**RECORDS FOR THE TASK:**

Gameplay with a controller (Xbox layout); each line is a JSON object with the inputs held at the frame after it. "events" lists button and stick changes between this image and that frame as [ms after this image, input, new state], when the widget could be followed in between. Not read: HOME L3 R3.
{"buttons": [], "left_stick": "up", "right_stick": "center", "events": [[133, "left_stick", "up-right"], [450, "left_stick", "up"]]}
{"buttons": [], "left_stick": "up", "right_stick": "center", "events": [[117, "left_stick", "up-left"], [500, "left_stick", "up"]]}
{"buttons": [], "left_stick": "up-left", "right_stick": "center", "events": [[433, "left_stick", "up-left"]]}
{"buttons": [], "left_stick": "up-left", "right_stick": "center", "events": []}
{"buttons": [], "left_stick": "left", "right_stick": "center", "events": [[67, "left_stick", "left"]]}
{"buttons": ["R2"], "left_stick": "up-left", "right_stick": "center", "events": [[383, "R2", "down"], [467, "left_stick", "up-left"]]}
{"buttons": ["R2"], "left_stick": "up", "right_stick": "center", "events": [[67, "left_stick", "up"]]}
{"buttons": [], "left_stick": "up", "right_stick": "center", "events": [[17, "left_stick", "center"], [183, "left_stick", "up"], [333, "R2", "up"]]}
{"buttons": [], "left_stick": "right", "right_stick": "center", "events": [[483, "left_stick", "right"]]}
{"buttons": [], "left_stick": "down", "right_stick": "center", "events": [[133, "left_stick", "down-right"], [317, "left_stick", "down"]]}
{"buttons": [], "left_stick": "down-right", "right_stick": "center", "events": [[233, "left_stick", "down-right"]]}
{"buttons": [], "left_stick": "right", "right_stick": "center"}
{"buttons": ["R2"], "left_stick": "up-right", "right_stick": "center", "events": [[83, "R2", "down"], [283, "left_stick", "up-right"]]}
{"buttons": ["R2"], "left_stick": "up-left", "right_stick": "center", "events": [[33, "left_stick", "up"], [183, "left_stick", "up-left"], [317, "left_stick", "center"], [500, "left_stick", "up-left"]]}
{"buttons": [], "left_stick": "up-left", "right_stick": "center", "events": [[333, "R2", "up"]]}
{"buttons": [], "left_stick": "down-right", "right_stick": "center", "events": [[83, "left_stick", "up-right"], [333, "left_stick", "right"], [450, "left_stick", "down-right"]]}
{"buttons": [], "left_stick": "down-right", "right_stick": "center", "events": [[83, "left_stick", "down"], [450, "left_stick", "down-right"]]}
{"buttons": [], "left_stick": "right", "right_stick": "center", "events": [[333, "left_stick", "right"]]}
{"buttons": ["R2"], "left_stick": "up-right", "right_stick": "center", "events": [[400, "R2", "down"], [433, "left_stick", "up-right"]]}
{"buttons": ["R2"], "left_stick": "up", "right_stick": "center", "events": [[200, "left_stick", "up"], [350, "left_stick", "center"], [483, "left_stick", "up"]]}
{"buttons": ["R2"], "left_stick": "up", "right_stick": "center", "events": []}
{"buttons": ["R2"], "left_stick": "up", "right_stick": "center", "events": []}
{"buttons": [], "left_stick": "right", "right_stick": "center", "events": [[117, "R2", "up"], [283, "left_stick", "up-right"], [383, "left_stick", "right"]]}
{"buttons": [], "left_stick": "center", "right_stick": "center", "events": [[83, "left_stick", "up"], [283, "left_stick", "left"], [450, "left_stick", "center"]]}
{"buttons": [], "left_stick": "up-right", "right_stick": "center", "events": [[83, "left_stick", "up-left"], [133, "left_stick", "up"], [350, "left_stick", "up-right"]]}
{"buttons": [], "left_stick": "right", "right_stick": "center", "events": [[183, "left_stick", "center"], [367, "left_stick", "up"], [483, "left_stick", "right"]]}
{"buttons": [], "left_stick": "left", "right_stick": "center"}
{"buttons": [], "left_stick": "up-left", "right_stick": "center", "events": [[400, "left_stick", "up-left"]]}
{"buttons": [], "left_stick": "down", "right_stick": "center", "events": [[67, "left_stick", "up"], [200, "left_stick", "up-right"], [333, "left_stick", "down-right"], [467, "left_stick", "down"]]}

**YOUR OBJECTIVE:**
Restate each of the entries above verbatim.

**FINISHED EXERCISE:**
Gameplay with a controller (Xbox layout); each line is a JSON object with the inputs held at the frame after it. "events" lists button and stick changes between this image and that frame as [ms after this image, input, new state], when the widget could be followed in between. Not read: HOME L3 R3.
{"buttons": [], "left_stick": "up", "right_stick": "center", "events": [[133, "left_stick", "up-right"], [450, "left_stick", "up"]]}
{"buttons": [], "left_stick": "up", "right_stick": "center", "events": [[117, "left_stick", "up-left"], [500, "left_stick", "up"]]}
{"buttons": [], "left_stick": "up-left", "right_stick": "center", "events": [[433, "left_stick", "up-left"]]}
{"buttons": [], "left_stick": "up-left", "right_stick": "center", "events": []}
{"buttons": [], "left_stick": "left", "right_stick": "center", "events": [[67, "left_stick", "left"]]}
{"buttons": ["R2"], "left_stick": "up-left", "right_stick": "center", "events": [[383, "R2", "down"], [467, "left_stick", "up-left"]]}
{"buttons": ["R2"], "left_stick": "up", "right_stick": "center", "events": [[67, "left_stick", "up"]]}
{"buttons": [], "left_stick": "up", "right_stick": "center", "events": [[17, "left_stick", "center"], [183, "left_stick", "up"], [333, "R2", "up"]]}
{"buttons": [], "left_stick": "right", "right_stick": "center", "events": [[483, "left_stick", "right"]]}
{"buttons": [], "left_stick": "down", "right_stick": "center", "events": [[133, "left_stick", "down-right"], [317, "left_stick", "down"]]}
{"buttons": [], "left_stick": "down-right", "right_stick": "center", "events": [[233, "left_stick", "down-right"]]}
{"buttons": [], "left_stick": "right", "right_stick": "center"}
{"buttons": ["R2"], "left_stick": "up-right", "right_stick": "center", "events": [[83, "R2", "down"], [283, "left_stick", "up-right"]]}
{"buttons": ["R2"], "left_stick": "up-left", "right_stick": "center", "events": [[33, "left_stick", "up"], [183, "left_stick", "up-left"], [317, "left_stick", "center"], [500, "left_stick", "up-left"]]}
{"buttons": [], "left_stick": "up-left", "right_stick": "center", "events": [[333, "R2", "up"]]}
{"buttons": [], "left_stick": "down-right", "right_stick": "center", "events": [[83, "left_stick", "up-right"], [333, "left_stick", "right"], [450, "left_stick", "down-right"]]}
{"buttons": [], "left_stick": "down-right", "right_stick": "center", "events": [[83, "left_stick", "down"], [450, "left_stick", "down-right"]]}
{"buttons": [], "left_stick": "right", "right_stick": "center", "events": [[333, "left_stick", "right"]]}
{"buttons": ["R2"], "left_stick": "up-right", "right_stick": "center", "events": [[400, "R2", "down"], [433, "left_stick", "up-right"]]}
{"buttons": ["R2"], "left_stick": "up", "right_stick": "center", "events": [[200, "left_stick", "up"], [350, "left_stick", "center"], [483, "left_stick", "up"]]}
{"buttons": ["R2"], "left_stick": "up", "right_stick": "center", "events": []}
{"buttons": ["R2"], "left_stick": "up", "right_stick": "center", "events": []}
{"buttons": [], "left_stick": "right", "right_stick": "center", "events": [[117, "R2", "up"], [283, "left_stick", "up-right"], [383, "left_stick", "right"]]}
{"buttons": [], "left_stick": "center", "right_stick": "center", "events": [[83, "left_stick", "up"], [283, "left_stick", "left"], [450, "left_stick", "center"]]}
{"buttons": [], "left_stick": "up-right", "right_stick": "center", "events": [[83, "left_stick", "up-left"], [133, "left_stick", "up"], [350, "left_stick", "up-right"]]}
{"buttons": [], "left_stick": "right", "right_stick": "center", "events": [[183, "left_stick", "center"], [367, "left_stick", "up"], [483, "left_stick", "right"]]}
{"buttons": [], "left_stick": "left", "right_stick": "center"}
{"buttons": [], "left_stick": "up-left", "right_stick": "center", "events": [[400, "left_stick", "up-left"]]}
{"buttons": [], "left_stick": "down", "right_stick": "center", "events": [[67, "left_stick", "up"], [200, "left_stick", "up-right"], [333, "left_stick", "down-right"], [467, "left_stick", "down"]]}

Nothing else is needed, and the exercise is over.